Daedalus had dealt with plenty of psychopaths before, enough to know one when he heard her. He’d never faced one without even his paltry Neo abilities, let alone naked, blind and weak as a kitten. Still, they were talking. Maybe he could figure out a way out of this.

  “And your timeline is some time ahead of this one,” he added. It made sense; the many-worlds interpretation basically predicated the existence of a near infinite number of universes. In some of them, the Big Bang might have started a few years, or centuries, or eons before his did. In some other universe, in a myriad other universes, Daedalus Smith had triumphed against the host of cretins of his world and was dealing with the problems of kingship. Of course, from his own personal point of view, that didn’t amount to a hill of beans.

  “Bingo,” the madwoman said.

  “What are you doing here?”

  “Oh, I’m on a quest for revenge.
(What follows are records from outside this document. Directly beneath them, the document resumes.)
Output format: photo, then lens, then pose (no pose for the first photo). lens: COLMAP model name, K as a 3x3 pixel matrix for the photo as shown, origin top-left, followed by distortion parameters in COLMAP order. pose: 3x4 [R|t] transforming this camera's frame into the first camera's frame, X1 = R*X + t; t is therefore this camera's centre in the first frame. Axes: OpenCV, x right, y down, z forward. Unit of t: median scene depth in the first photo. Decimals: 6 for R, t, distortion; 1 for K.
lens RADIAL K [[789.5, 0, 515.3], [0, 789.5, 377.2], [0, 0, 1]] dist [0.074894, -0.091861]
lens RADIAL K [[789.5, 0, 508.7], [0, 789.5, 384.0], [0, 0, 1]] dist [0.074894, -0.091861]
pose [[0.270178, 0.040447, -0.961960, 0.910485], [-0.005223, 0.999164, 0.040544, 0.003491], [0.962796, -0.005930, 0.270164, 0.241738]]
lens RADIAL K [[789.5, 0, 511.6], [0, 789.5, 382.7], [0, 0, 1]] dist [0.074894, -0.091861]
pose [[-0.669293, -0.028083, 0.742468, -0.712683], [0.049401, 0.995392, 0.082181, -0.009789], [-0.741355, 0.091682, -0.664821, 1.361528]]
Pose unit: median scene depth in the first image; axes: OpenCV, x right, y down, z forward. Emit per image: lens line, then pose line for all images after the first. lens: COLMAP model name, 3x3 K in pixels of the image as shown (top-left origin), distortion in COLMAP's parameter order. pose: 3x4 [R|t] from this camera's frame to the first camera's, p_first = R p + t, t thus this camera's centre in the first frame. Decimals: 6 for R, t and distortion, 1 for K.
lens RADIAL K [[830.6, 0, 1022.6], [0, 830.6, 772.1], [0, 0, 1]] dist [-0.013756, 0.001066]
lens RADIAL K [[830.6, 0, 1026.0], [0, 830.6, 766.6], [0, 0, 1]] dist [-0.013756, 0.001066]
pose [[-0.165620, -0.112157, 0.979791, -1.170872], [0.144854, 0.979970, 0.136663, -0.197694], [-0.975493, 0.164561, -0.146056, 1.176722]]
It’s all very Princess Bride, all ‘my name is Inigo Montoya’ and stuff. Or The Count of Monte Cristo, for you culturally-deprived Earth Alphans. My sweet little baby sister, Pissy Chrissy, did some very bad things in my universe. She was tots a pain in my ass, and I’m going to make her pay.”

  “I can sympathize,” he said, honestly enough. He loathed the girl with all his heart. “Is that why you brought me back to life? To help you?”

  “Your eyes aren’t focusing too well, so you probably don’t see me tapping my nose, but yeah, I’m tapping my nose. You got it, Dee. I need a henchman. A useful henchman. Someone who knows all the players, who can help me get things done.”

  “Maybe we can work something out,” he said.

  Daedalus Smith was no one’s henchman, but he could play games with the best of them. He’d go along with the crazy bitch for now, but sooner or later he’d turn the tables on her.

  “I need to be able to trust you, D-Dog, and right now you’re about as trustworthy as Hitler on meth. But that’s okay, I can fix that. In some ways, the fix is already in.”